Friday 30 September 2016

Patches sending and applying through mail from terminal

The task assigned was to research the way in which patches can be formatted, send and then applied all directly from git via email. I had to find out the way in which this is to be done. Apparently this is the way in which patches are used in the official circles.

Thursday 29 September 2016

Sending patches from mail

I explored various tools for sending and receiving mails locally from the terminal for the purposes of using them for git send-email.

Wednesday 28 September 2016

Binding the device to the driver

Binding is the process of assigning a piece of hardware to a piece of software. The USB dongle I was using today when plugged into the Linux machine was getting picked up by the other USB modules running in the system. What I wanted was for it to be picked up by the driver module that I wrote. This would be verified by when the init function is called and the corresponding message is shown in the dmesg logs. Somehow the binding was not happenning by itself so I had to do it manually. It involved disabling a couple of USB modules and then re forming some symbolic links.

Tuesday 27 September 2016

USB module registeration

As an example and a way to teach my self I registered a demo driver module for USB on the Linux machine.

Friday 23 September 2016

Testing USB driver and Trying out DK

First of all I tried using DK with the USB dongle for BlueNRG. It worked. The dongle was responding and everything. The format was difficult to understand but still getting the response paved way to two things, one it proves that the USB dongle is working and second it gives a way in which DK can be used.
Next order of business was to test the small USB module I have written for the USB dongle by actually inserting the dongle into the system and checking out what happened.

Thursday 22 September 2016

vhci in buildroot

Based on my previous work with vhci, I was happy with how one is able to test things without actually an adapter in the system. Since the 2089 board also does not have the adapter, I had to include to vhci in it. At least that is what I wished. But as it turned out that buildroot does not have any possible way of including vhci. This made me drop the whole idea.

Wednesday 21 September 2016

Enabling Bluetooth in 2089 board

The 2089 board is a beast, at least from the looks of it. I have been told that it is the best board for development considering its awesome debugging support using the ST link debugging utility. The kernel image and rootfs was of course to be prepared using buildroot. And in the rootfs I had to enable the Bluetooth support. The task seemed easy enough but just as I included the packages, the system stopped booting. So there was that.

Tuesday 20 September 2016

Virtual HCI

Bluez has this thing called VHCI which basically let's you play around acting like you are using a Bluetooth adapter when actually you are not using any. This is helpful for testing things when you don't actually have the adapter. Today was about checking VHCI out and exploring it.

Friday 16 September 2016

VHCI

I was assigned this task of exploring what VHCI is and hor it interacted with the rest of the Bluez stacck. But as is the case with most Linux related things, the documentation was hard to understand and there wasn't much coverage online about this. So gathering information and making sense of it all was difficult.

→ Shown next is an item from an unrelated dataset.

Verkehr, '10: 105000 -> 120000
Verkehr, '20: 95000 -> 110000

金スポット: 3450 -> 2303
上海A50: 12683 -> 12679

Thursday 15 September 2016

Testing the NFC setup using ddd

DDD is a graphical version of the famous gdb debugger. I had to test using ddd, the NFC setup on the 2089 board. The debugging involved taking traces and checking to see if any errors happen.

Friday 9 September 2016

Starting things out

Today I tried to use BlueNRG DK. And then started with the 2089 board setup with STMC debugger.

Wednesday 7 September 2016

Bluez study

Studied the user tools offered by BlueZ and established a tentative flow of commands from the userspace to the kernel side drivers.

Tuesday 6 September 2016

Demo platform driver

Made an entry in the DTS (after learning previously that this is something that needs to be done) and then tested to see if reacted to a demo platform driver. It did.

Monday 5 September 2016

Kernel build with varied configurations

I was asked to build the kernel for BeagleBone Black with at least five different configurations.
I also continued the study of BlueNRG datasheet.